### Problem description
Pick out every line in the material below that contains the word "Steel", and copy each one. Case counts.

### Records shown
════════════════════

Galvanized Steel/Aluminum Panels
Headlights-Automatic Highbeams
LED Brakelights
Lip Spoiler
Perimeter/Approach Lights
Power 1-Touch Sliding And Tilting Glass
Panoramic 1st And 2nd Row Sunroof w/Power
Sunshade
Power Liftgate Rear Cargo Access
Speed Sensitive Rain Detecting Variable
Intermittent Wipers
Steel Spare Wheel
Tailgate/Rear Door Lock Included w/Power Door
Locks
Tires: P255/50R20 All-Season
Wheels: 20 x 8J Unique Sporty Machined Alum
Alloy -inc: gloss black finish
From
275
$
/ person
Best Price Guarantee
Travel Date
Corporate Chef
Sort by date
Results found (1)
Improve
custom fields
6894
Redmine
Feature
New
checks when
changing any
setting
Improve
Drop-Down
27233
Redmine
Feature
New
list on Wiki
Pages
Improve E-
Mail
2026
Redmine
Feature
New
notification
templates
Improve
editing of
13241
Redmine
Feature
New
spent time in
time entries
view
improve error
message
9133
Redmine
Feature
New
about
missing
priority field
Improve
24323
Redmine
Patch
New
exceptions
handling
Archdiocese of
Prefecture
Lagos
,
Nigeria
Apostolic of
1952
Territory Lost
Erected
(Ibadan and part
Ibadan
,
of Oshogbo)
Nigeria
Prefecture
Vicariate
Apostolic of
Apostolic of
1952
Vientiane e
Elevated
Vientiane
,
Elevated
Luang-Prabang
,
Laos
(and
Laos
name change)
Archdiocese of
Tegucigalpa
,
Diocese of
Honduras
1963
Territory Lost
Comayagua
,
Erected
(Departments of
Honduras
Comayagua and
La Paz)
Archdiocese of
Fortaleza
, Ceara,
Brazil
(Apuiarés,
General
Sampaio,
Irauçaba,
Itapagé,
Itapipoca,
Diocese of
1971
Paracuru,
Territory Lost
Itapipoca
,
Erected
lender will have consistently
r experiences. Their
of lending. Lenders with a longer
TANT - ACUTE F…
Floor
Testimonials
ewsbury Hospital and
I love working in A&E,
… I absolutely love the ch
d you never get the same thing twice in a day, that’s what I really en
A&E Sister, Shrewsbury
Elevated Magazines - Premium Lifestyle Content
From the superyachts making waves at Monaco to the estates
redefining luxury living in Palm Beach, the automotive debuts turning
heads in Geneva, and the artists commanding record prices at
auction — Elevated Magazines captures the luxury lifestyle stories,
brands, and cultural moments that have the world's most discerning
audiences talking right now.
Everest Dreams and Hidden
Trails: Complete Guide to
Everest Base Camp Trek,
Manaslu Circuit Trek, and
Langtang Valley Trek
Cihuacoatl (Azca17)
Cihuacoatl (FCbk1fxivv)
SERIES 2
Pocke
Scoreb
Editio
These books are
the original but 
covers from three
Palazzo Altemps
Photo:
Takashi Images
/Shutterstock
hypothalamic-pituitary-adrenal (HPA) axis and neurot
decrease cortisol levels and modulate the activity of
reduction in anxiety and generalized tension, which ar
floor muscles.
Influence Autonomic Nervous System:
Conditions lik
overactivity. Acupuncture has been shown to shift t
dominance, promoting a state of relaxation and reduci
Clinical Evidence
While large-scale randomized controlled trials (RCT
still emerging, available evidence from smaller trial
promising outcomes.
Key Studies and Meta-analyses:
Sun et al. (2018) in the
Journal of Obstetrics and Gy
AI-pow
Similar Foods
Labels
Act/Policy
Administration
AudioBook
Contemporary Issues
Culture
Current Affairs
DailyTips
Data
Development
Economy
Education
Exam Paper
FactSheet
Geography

════════════════════

### Response
Galvanized Steel/Aluminum Panels
Steel Spare Wheel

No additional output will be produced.